Path to proving partial fractions and the fundamental theorem of algebra

Question

As I've learned Calculus, I've tried to follow along with proofs of the rules that I use. In most cases, like say the Power Rule, I'm able to follow along with the proofs using concepts I understand, or things I've already proved like the Binomial Theorem. In other cases, like the Extreme Value Theorem the concepts used to prove it seem to require math that's beyond me, so I save proving them for later.

I recently learned Partial Fraction Decomposition in the context of Integrals, and I became enamored with this technique. I searched for proofs of why it works, and most of them seem to rely on the Fundamental Theorem of Algebra. Most of the proofs of the FTA I've seen rely on either Number Theory or Complex Analysis. I'm interested in proving the FTA regardless of whether I need it to prove partial fractions.

If I want to:

1. Prove the Fundamental Theorem of Algebra
2. Prove why Partial Fractions work

What would be the recommended math path for me following Calc?
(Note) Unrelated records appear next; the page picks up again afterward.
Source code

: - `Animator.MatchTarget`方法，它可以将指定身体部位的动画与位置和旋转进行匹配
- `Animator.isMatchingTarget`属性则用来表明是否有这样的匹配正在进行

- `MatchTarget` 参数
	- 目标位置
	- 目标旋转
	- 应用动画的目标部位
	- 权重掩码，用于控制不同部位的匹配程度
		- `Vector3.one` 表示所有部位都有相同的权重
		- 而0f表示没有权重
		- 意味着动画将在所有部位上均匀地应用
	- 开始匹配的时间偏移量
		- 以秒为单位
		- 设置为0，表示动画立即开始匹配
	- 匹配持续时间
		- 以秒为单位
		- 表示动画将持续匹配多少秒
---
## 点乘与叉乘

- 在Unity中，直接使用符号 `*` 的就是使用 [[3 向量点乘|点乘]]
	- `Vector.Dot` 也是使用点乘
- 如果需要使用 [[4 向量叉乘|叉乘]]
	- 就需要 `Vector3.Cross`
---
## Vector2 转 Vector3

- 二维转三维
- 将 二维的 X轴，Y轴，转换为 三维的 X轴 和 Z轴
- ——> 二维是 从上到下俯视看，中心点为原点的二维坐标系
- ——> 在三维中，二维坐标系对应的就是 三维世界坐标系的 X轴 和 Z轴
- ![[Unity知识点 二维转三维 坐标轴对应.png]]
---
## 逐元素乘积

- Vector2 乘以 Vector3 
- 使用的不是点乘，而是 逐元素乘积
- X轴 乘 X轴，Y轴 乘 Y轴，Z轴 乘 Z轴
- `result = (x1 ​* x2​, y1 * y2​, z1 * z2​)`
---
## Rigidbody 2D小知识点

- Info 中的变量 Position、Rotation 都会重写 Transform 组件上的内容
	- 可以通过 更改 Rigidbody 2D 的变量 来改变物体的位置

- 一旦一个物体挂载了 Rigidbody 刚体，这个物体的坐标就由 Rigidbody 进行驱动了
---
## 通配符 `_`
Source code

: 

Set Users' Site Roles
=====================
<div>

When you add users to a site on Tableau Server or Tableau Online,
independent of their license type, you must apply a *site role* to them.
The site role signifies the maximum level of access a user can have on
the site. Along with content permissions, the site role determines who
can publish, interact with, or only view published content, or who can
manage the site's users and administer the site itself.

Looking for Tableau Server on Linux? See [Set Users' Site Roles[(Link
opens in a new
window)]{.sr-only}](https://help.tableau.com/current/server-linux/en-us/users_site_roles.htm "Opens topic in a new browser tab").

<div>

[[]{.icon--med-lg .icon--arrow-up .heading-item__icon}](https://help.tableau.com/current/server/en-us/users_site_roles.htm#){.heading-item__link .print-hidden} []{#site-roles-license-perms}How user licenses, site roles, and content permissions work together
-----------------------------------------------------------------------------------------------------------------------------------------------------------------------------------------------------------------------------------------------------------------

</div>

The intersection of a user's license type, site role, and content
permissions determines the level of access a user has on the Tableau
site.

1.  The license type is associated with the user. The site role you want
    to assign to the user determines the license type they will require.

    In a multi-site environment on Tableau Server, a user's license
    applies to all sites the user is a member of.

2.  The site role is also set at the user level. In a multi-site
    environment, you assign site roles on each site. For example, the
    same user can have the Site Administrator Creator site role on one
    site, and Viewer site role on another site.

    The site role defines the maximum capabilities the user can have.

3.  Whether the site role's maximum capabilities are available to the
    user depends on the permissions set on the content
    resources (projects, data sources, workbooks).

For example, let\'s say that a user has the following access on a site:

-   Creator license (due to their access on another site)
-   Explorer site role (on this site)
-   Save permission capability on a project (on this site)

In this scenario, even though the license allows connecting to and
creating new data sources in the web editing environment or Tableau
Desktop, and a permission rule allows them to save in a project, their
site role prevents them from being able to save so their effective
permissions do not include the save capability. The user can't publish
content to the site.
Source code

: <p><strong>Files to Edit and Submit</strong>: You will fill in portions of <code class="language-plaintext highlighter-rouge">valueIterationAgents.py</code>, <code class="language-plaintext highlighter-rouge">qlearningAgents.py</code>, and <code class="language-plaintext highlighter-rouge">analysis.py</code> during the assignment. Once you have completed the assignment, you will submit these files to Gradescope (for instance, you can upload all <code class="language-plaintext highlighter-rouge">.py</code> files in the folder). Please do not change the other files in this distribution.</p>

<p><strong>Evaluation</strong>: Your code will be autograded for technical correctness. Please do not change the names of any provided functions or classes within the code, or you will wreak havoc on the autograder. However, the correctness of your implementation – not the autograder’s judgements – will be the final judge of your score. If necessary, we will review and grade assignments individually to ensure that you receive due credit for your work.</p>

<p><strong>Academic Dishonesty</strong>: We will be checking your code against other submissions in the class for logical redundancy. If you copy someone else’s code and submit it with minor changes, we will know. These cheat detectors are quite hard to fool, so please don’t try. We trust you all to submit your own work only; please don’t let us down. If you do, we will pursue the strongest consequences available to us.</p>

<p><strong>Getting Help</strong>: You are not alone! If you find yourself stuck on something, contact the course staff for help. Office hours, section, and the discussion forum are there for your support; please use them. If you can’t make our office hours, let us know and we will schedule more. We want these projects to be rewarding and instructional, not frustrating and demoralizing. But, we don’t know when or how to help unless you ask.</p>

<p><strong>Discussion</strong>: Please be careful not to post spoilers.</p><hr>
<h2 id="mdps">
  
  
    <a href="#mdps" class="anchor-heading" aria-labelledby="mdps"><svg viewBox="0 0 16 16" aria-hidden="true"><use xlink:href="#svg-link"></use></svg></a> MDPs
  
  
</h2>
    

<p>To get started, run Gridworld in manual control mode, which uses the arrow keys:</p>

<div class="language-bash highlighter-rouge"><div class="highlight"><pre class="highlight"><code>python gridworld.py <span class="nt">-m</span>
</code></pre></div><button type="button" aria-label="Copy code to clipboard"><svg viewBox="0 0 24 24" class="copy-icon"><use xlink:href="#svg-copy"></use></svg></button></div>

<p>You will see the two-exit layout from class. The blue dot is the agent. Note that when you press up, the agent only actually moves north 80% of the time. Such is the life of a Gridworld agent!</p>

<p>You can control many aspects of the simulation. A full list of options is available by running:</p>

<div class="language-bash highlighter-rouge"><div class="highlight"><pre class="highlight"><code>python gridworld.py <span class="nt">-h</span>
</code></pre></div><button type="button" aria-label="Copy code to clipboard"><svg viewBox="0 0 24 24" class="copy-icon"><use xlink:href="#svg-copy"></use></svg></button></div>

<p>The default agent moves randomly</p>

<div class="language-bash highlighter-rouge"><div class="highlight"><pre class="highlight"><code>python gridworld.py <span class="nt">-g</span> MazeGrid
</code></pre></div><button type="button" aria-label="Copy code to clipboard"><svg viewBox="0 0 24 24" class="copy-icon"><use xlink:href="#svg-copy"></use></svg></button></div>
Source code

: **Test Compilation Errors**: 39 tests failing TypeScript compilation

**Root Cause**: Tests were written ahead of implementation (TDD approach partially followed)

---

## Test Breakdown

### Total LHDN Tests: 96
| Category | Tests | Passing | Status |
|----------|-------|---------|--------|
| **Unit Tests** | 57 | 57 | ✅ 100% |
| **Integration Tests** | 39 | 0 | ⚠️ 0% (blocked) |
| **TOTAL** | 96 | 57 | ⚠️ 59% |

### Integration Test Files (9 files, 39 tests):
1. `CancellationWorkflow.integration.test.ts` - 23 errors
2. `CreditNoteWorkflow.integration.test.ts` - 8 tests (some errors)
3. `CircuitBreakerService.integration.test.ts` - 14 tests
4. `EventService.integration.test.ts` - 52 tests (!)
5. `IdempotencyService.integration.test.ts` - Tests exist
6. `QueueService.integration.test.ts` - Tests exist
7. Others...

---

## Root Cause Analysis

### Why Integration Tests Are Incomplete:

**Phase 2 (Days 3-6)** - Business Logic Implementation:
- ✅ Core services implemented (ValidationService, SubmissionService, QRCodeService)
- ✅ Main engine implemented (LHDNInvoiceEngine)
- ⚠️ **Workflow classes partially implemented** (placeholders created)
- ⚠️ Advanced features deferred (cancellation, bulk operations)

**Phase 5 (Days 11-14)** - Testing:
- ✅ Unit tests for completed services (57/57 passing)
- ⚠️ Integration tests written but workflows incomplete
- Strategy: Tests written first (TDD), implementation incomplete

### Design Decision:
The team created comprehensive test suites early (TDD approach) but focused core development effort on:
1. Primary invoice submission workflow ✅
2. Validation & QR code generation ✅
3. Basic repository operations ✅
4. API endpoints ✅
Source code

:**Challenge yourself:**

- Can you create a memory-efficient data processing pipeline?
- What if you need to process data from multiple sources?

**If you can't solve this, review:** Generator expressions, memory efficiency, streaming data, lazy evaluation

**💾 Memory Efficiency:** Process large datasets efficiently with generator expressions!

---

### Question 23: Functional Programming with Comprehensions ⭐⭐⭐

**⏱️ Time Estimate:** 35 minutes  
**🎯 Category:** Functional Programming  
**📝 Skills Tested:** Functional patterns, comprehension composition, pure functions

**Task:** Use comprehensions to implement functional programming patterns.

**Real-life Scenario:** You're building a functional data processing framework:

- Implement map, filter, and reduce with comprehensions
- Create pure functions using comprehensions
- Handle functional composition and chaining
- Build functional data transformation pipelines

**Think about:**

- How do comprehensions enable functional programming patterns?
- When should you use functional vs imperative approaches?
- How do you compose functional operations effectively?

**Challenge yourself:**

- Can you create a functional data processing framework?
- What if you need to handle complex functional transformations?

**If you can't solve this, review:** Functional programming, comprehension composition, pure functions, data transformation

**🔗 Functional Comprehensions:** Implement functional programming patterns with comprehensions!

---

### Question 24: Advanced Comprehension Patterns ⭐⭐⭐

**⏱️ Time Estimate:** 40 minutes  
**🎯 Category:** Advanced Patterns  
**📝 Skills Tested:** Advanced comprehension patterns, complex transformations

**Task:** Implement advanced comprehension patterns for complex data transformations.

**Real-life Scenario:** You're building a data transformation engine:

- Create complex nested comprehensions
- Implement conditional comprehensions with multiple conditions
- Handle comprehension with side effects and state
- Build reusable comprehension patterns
Would it be to study Number Theory concepts like Euclidean Division and GCD, or to focus on complex numbers to prove the FTA?

Also, am I correct to assume that proving FTA should come before proving Partial Fractions always work because the latter proof will follow easily from the former?

Answer 1

Partial fraction decomposition can be stated more generally (and independently of FTA) as:

Given polynomials $\,P(x), Q(x)\,$ with $\,\gcd\big(P(x),Q(x)\big) = 1\,$ i.e. relatively coprime, there exist $\,A(x), B(x)\,$ with $\,\deg A \lt \deg P\,$ and $\,\deg B \lt \deg Q\,$ such that:

$$ \frac{1}{P(x)Q(x)} = \frac{A(x)}{P(x)}+\frac{B(x)}{Q(x)} $$

This follows directly from Bézout's identity for polynomials, which states that polynomials $\,A,B\,$ exist that satisfy the respective degree constraints such that:

$$ 1 = \gcd\big(P(x),Q(x)\big) = B(x)P(x) + A(x) Q(x) $$

Dividing the equality by $\,P(x)Q(x)\,$ yields the partial fraction decomposition.

In particular:

• for $\,P(x)=x+p_0\,$ this means $\,\frac{1}{(x+p)Q(x)} = \frac{a_0}{x+p_0}+\frac{B(x)}{Q(x)}\,$ for some constant $\,a_0\,$;

• for $\,P(x)=x^2+p_1x+p_0\,$ this means $\,\frac{1}{(x^2+p_1x+p_0)Q(x)} = \frac{a_1 x + a_0}{x^2+p_1x+p_0}+\frac{B(x)}{Q(x)}\,$.

Applying the same steps to $\,\frac{1}{Q(x)}\,$ in the second term gives in the end the familiar decomposition with linear and quadratic denominators - and the existence of such factorization is the (only) part which relies on the FTA.